Posted: Monday, March 13, 2023
On Friday, the FDIC announced their takeover of Silicon Valley Bank in the largest bank failure since 2008. On Sunday, regulators announced the shut down and takeover of a much smaller bank, Signature Bank. We believe these banks’ unique circumstances, enhanced bank regulation since 2008, and swift action from regulators will prevent their failures from spreading into contagion. We would like to put in context Silicon Valley Bank’s risky business model, what led to its failure, and what this means for your money.

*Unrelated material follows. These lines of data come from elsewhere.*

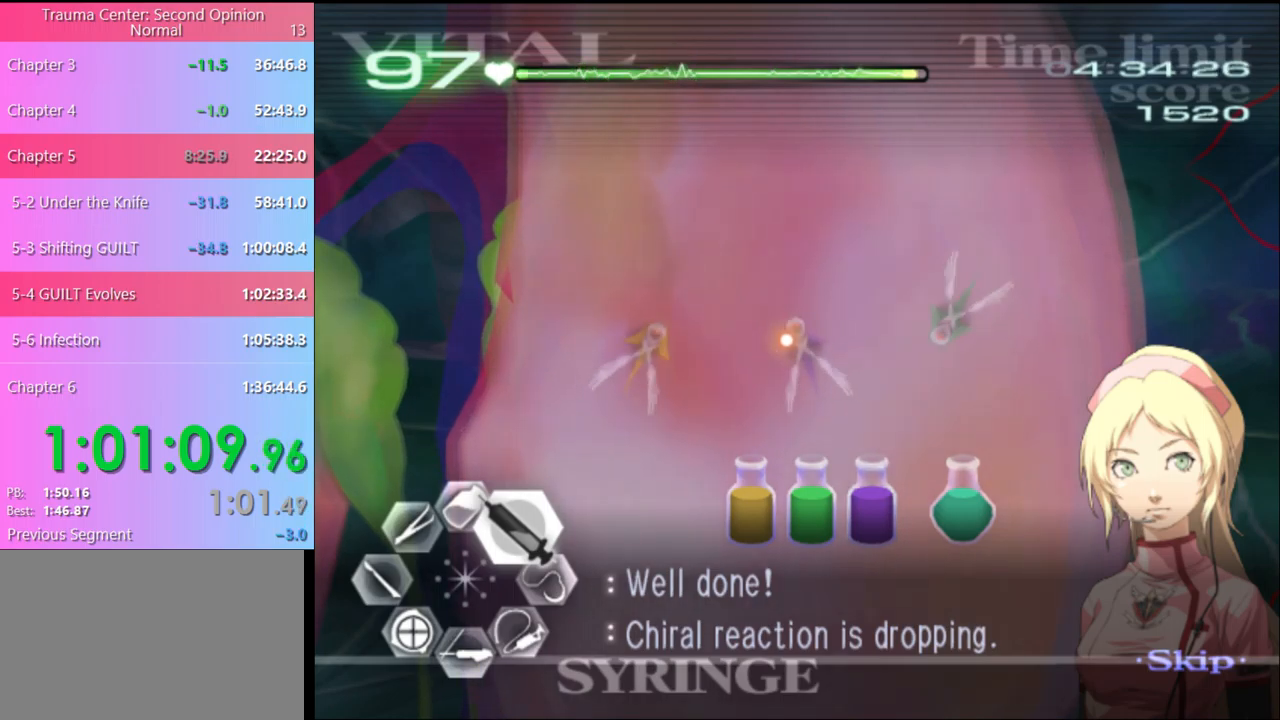
{"keys": ["d", "w"], "mouse": [], "events": []}
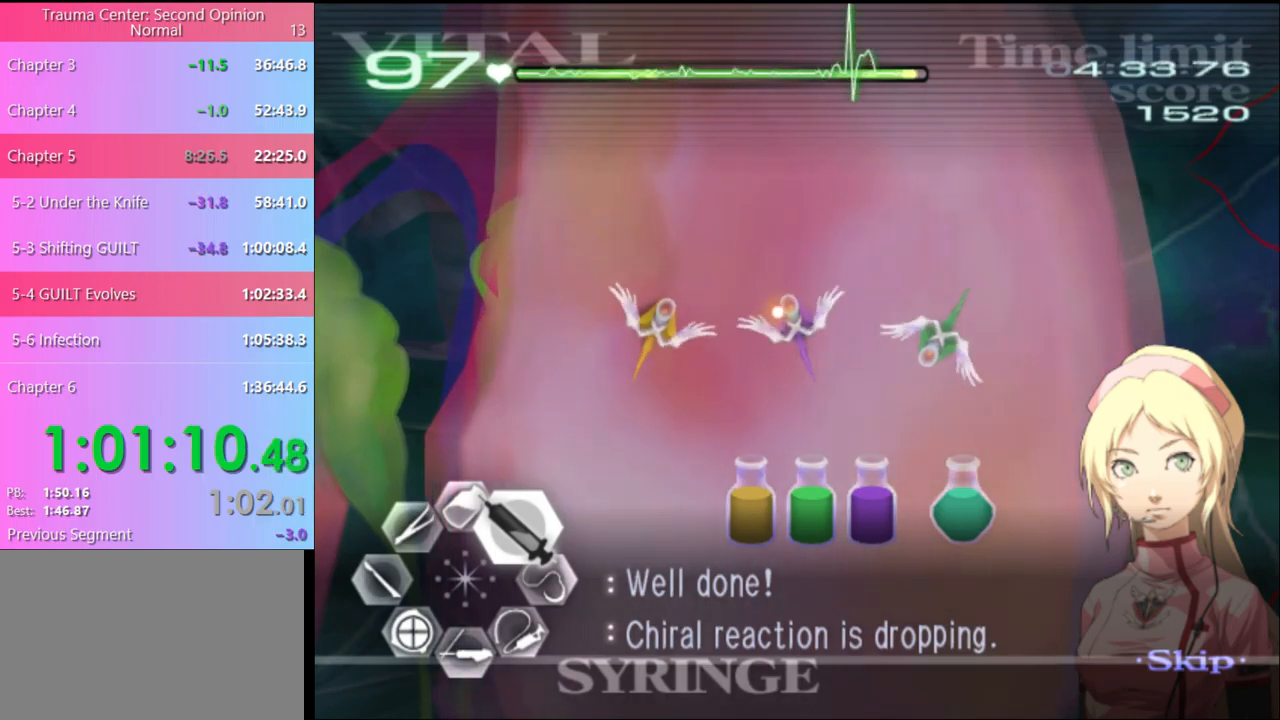
{"keys": ["d", "w"], "mouse": ["left"], "events": [[467, "mouse_left", "down"]]}
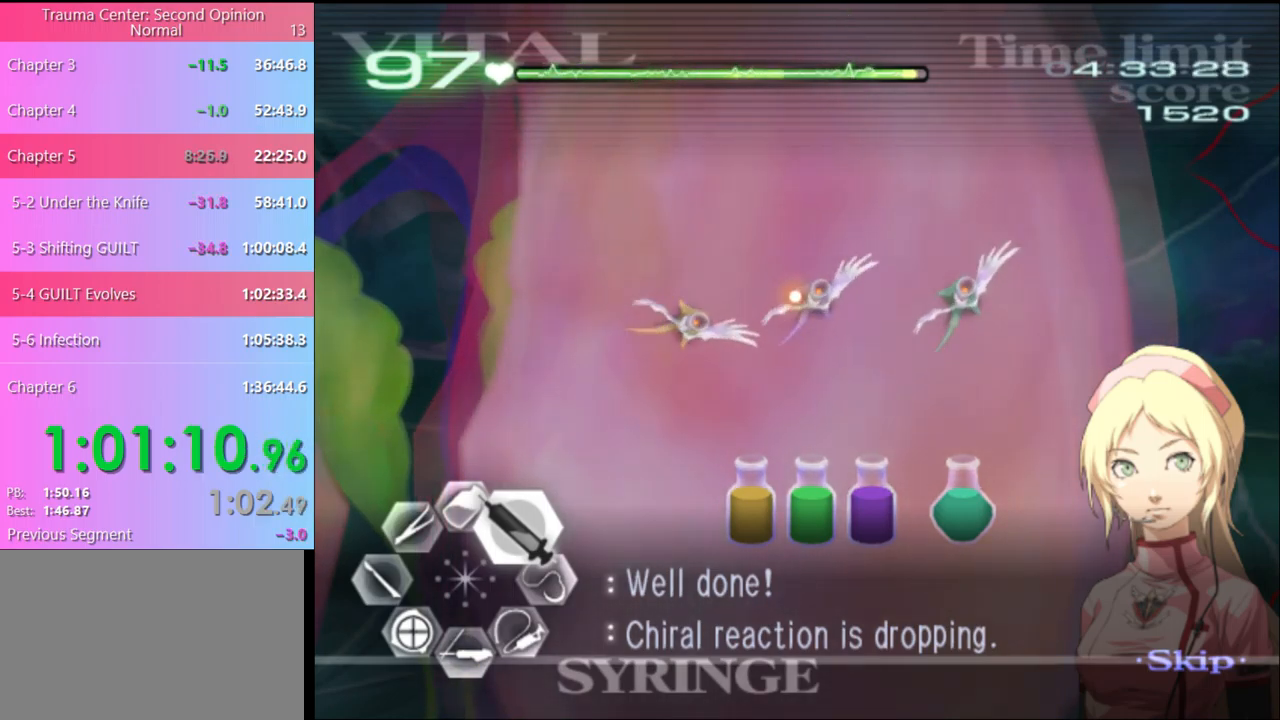
{"keys": ["d", "w"], "mouse": ["left"], "events": [[267, "mouse_left", "up"], [467, "mouse_left", "down"]]}
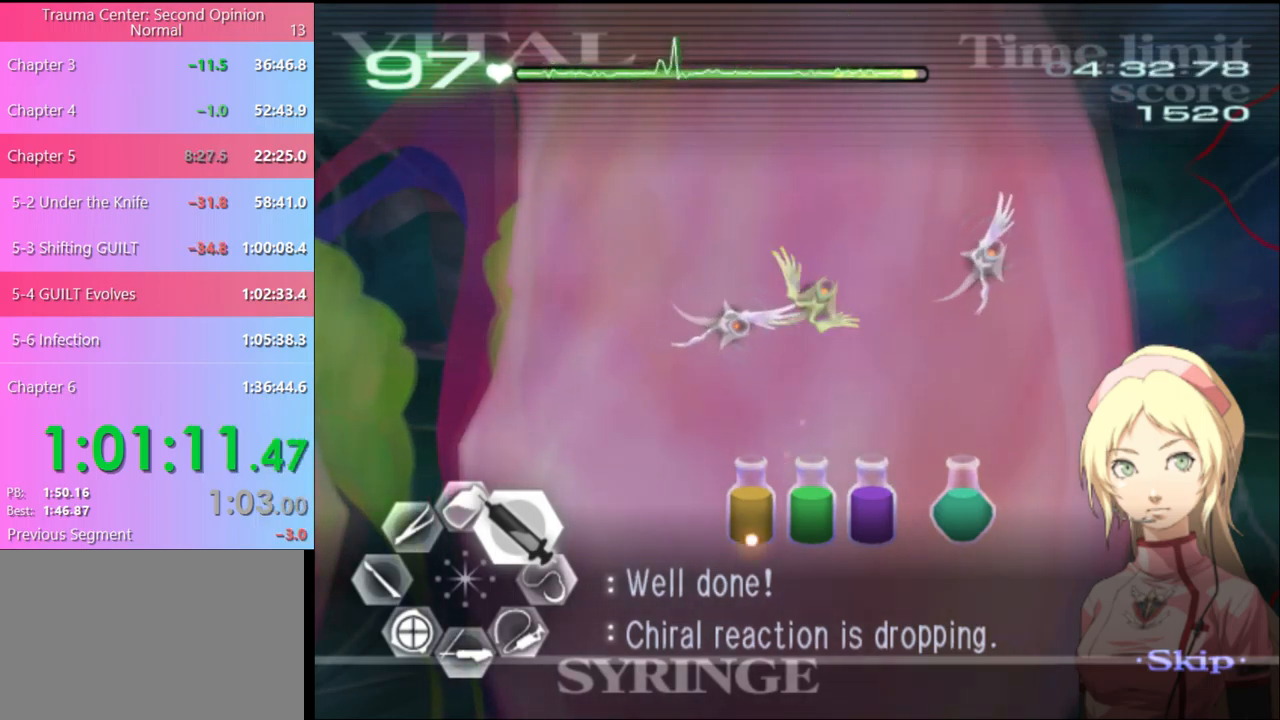
{"keys": ["d", "w"], "mouse": ["left"], "events": [[300, "mouse_left", "up"], [433, "mouse_left", "down"]]}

Silicon Valley Bank was founded in 1983 and is headquartered in Santa Clara, California. As of Q4 2022, it was the 16th largest bank in the United States with approximately $210 billion in assets (1), making it nearly half the size of banks such as Capital One and Truist (formerly BB&T). The company has an extremely niche customer base serving businesses and venture capitalists predominately in Silicon Valley. Approximately 85% of the bank’s deposits were uninsured, meaning anything over $250,000 in a customer’s bank account was not covered by the FDIC.
During the early days of the COVID-19 pandemic, financial stimulus was pumped into small businesses and venture capitalists were able to borrow at 0% interest rates. Silicon Valley Bank experienced a windfall of customer deposits as a result. With excess cash at the bank, they decided to invest the proceeds in high-quality bonds. As interest rates rose rapidly in 2022, the value of those bond investments declined significantly. But this did not concern the bank, because they never planned to sell their bonds, and they believed they could wait for the value of their bond investments to recover.

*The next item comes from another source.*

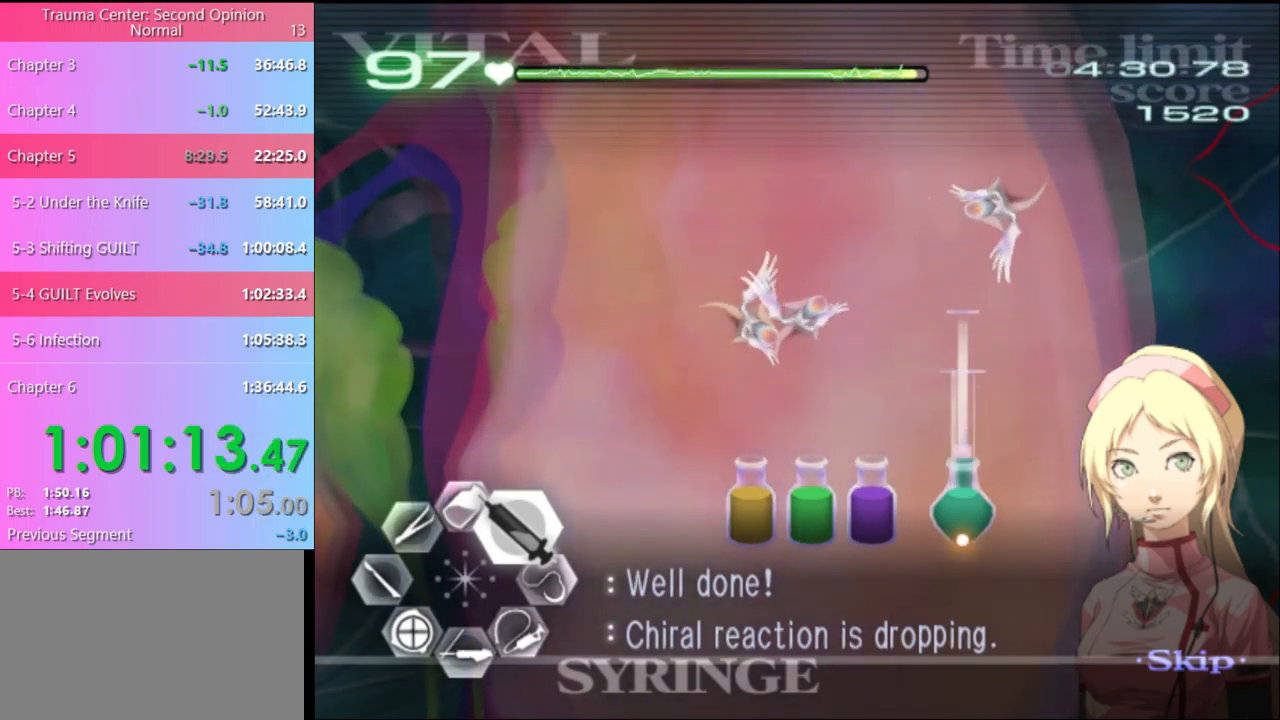
{"keys": ["d", "w"], "mouse": ["left"], "events": [[200, "mouse_left", "up"], [300, "mouse_left", "down"]]}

As the economy slowed and interest rates rose, Silicon Valley Bank’s customers were burning through their cash and deposits began to decline. As this was taking place, informed business owners noticed the bank’s poor investment performance, and they became concerned that the bank would not have enough in deposits or liquid investments to meet customer withdraws. On Thursday, a run on the bank was underway, but instead of customers lining up outside, they were withdrawing deposits at an unprecedented rate from their phones. After two days the bank experienced $42 billion in outflows, and they could no longer meet customer withdrawals. As a result of their troubles, the FDIC took over, halted withdrawals, and backstopped all customer deposits. Stock owners and creditors in the bank will likely be wiped out completely.
The US government acted swiftly over the weekend to fully back deposit holders in excess of $250,000 and ensure this is a contained event. So all individuals with money at the bank can be reassured that the FDIC will back their deposits. The failure of Silicon Valley Bank was a result of their unusually high concentration of uninsured deposits and their inadequate risk management of interest rate risk as monetary policy evolved in 2022. Failure to support the depositors would have created a dangerous precedent as it is unrealistic to ask everyday Americans to underwrite their bank’s financial standing for the safekeeping of their money. In our quarterly market commentary, we noted that Federal Reserve interest rate hikes work with a lag and they can have unintended consequences. We believe this failure will give the Federal Reserve second thoughts on the pace and size of future interest rate hikes.
At Juno, we were proactively repositioning portfolios since last year to reduce risk as the Federal Reserve was raising interest rates. We will continue to monitor the situation closely.
Thank you for your continued trust in Juno Financial Group.